=== Uraian Tugas ===
Apakah setiap pernyataan berikut sesuai dengan kutipan tentang beras dan kemiskinan? Jawab ya atau tidak untuk masing-masing, lalu sertakan kata-kata penentu dari kutipan tanpa diubah: (a) Bambang Widianto menyatakan angka kemiskinan Maret 2017 berpeluang naik; (b) penyaluran rastra terlambat pada Januari–Maret 2017; (c) BPS sudah merilis angka kemiskinan per Maret 2017 pada bulan Juli.

=== Kutipan ===
↓↓↓

Beras dan Kemiskinan

Beras dan Kemiskinan

907
0
SHARE
Buruh Tani Olah Areal Persawahan.

RABU, 19 JULI 2017 | 02:44 WIB

Khudori

Anggota Pokja Ahli Dewan Ketahanan Pangan Pusat

Fotografer : John Doddy Hidayat

Buruh Tani Olah Areal Persawahan.
Buruh Tani Olah Areal Persawahan.

Sekretaris Eksekutif Tim Nasional Percepatan Penanggulangan Kemiskinan, Bambang Widianto, menyatakan pada awal Juli lalu bahwa angka kemiskinan Maret 2017 berpeluang naik. Hal ini justru mengkhawatirkan lantaran penyaluran bantuan beras pemerintah (rastra) terlambat.

Keterlambatan itu terjadi pada Januari-Maret 2017, tepat saat Badan Pusat Statistik (BPS) mengambil sampel kemiskinan. Angka kemiskinan per Maret 2017 baru akan dirilis BPS pada September nanti.

↑↑↑

=== Data Sumber ===
↓↓↓

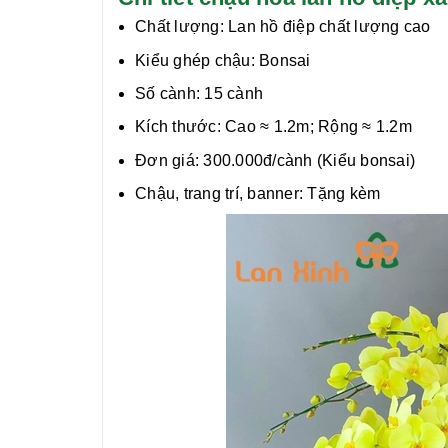
Chất lượng:
Lan hồ điệp chất lượng cao
Kiểu ghép chậu: Bonsai
Số cành: 15 cành
Kích thước: Cao ≈ 1.2m; Rộng ≈ 1.2m
Đơn giá: 300.000đ/cành (Kiểu bonsai)
Chậu, trang trí, banner: Tặng kèm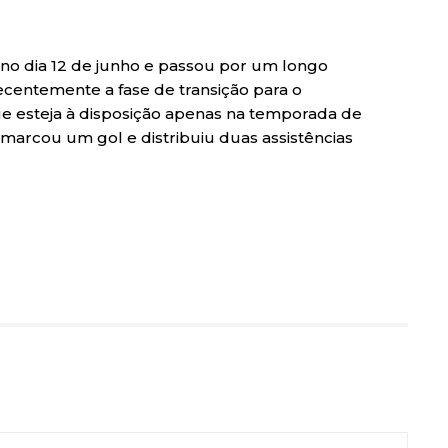
no dia 12 de junho e passou por um longo
recentemente a fase de transição para o
e esteja à disposição apenas na temporada de
 marcou um gol e distribuiu duas assistências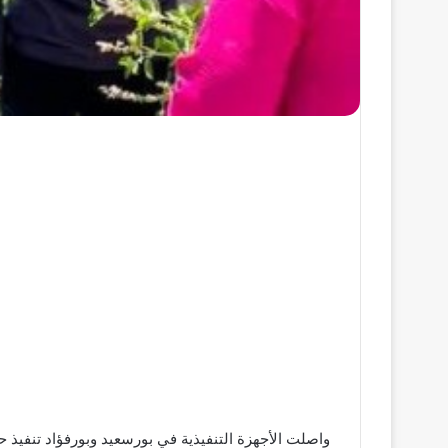
واصلت الأجهزة التنفيذية في بورسعيد وبورفؤاد تنفيذ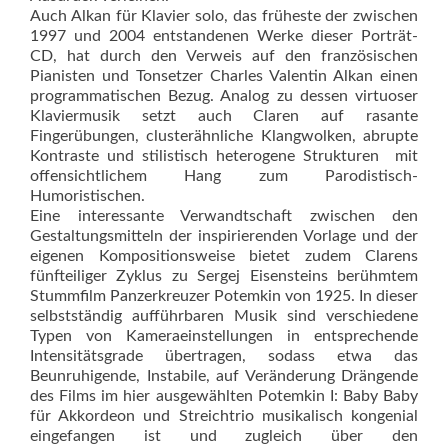
Auch Alkan für Klavier solo, das früheste der zwischen
1997 und 2004 entstandenen Werke dieser Porträt-
CD, hat durch den Verweis auf den französischen
Pianisten und Tonsetzer Charles Valentin Alkan einen
programmatischen Bezug. Analog zu dessen virtuoser
Klaviermusik setzt auch Claren auf rasante
Fingerübungen, clusterähnliche Klangwolken, abrupte
Kontraste und stilistisch heterogene Strukturen  mit
offensichtlichem Hang zum Parodistisch-
Humoristischen.
Eine interessante Verwandtschaft zwischen den
Gestaltungsmitteln der inspirierenden Vorlage und der
eigenen Kompositionsweise bietet zudem Clarens
fünfteiliger Zyklus zu Sergej Eisensteins berühmtem
Stummfilm Panzerkreuzer Potemkin von 1925. In dieser
selbstständig aufführbaren Musik sind verschiedene
Typen von Kameraeinstellungen in entsprechende
Intensitätsgrade übertragen, sodass etwa das
Beunruhigende, Instabile, auf Veränderung Drängende
des Films im hier ausgewählten Potemkin I: Baby Baby
für Akkordeon und Streichtrio musikalisch kongenial
eingefangen ist und zugleich über den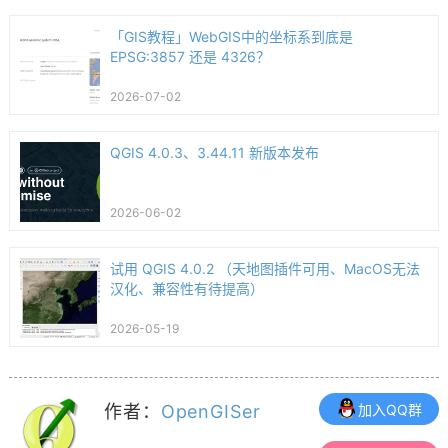
「GIS教程」WebGIS中的坐标系到底是
EPSG:3857 还是 4326？
2026-07-02
QGIS 4.0.3、3.44.11 新版本发布
2026-06-02
试用 QGIS 4.0.2 （天地图插件可用、MacOS无法
汉化、兼容性有待提高）
2026-05-19
作者：
OpenGISer
加入QQ群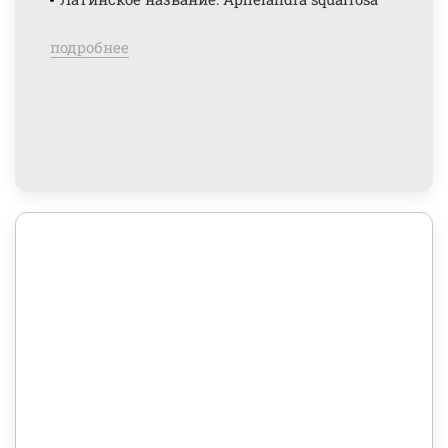
подробнее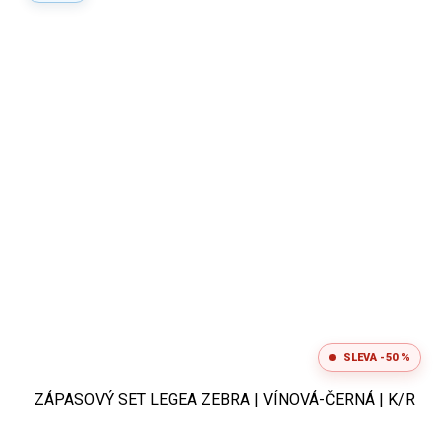
SLEVA -50 %
ZÁPASOVÝ SET LEGEA ZEBRA | VÍNOVÁ-ČERNÁ | K/R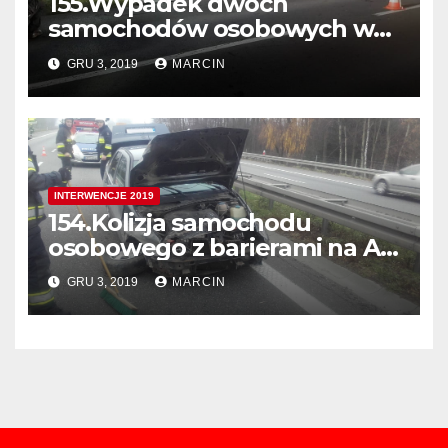
155.Wypadek dwóch
samochodów osobowych w
Balicach ul. Krakowska
GRU 3, 2019
MARCIN
INTERWENCJE 2019
154.Kolizja samochodu
osobowego z barierami na A4
405 km. w Kierunku Tarnowa
GRU 3, 2019
MARCIN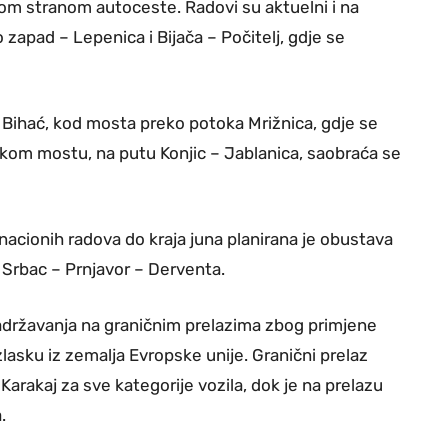
om stranom autoceste. Radovi su aktuelni i na
zapad – Lepenica i Bijača – Počitelj, gdje se
– Bihać, kod mosta preko potoka Mrižnica, gdje se
kom mostu, na putu Konjic – Jablanica, saobraća se
acionih radova do kraja juna planirana je obustava
 Srbac – Prnjavor – Derventa.
državanja na graničnim prelazima zbog primjene
zlasku iz zemalja Evropske unije. Granični prelaz
Karakaj za sve kategorije vozila, dok je na prelazu
.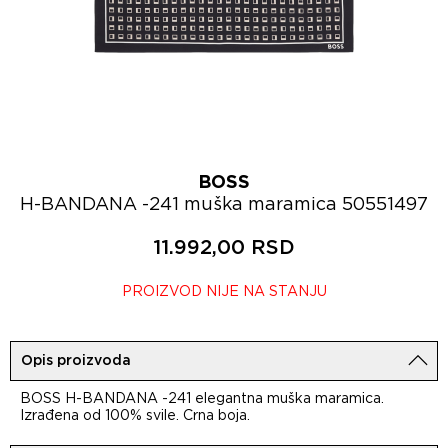
BOSS
H-BANDANA -241 muška maramica 50551497
11.992,00 RSD
PROIZVOD NIJE NA STANJU
Opis proizvoda
BOSS H-BANDANA -241 elegantna muška maramica.
Izrađena od 100% svile. Crna boja.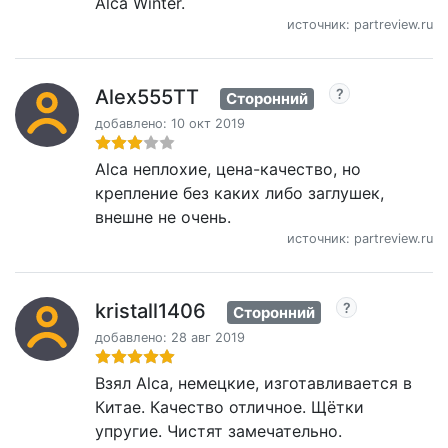
Alca Winter.
источник: partreview.ru
Alex555TT
Сторонний
добавлено: 10 окт 2019
Alca неплохие, цена-качество, но
крепление без каких либо заглушек,
внешне не очень.
источник: partreview.ru
kristall1406
Сторонний
добавлено: 28 авг 2019
Взял Alca, немецкие, изготавливается в
Китае. Качество отличное. Щётки
упругие. Чистят замечательно.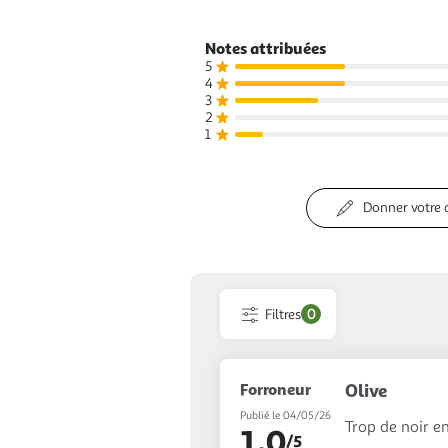
Notes attribuées
5
4
3
2
1
Donner votre 
Filtres
0
Forroneur
Olive
Publié le 04/05/26
Trop de noir en
1.0
/5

↑↑↑

=== Hasil ===
(a) Ya: "angka kemiskinan Maret 2017 berpeluang naik"
(b) Ya: "Keterlambatan itu terjadi pada Januari-Maret 2017"
(c) Tidak: "Angka kemiskinan per Maret 2017 baru akan dirilis BPS pada September nanti"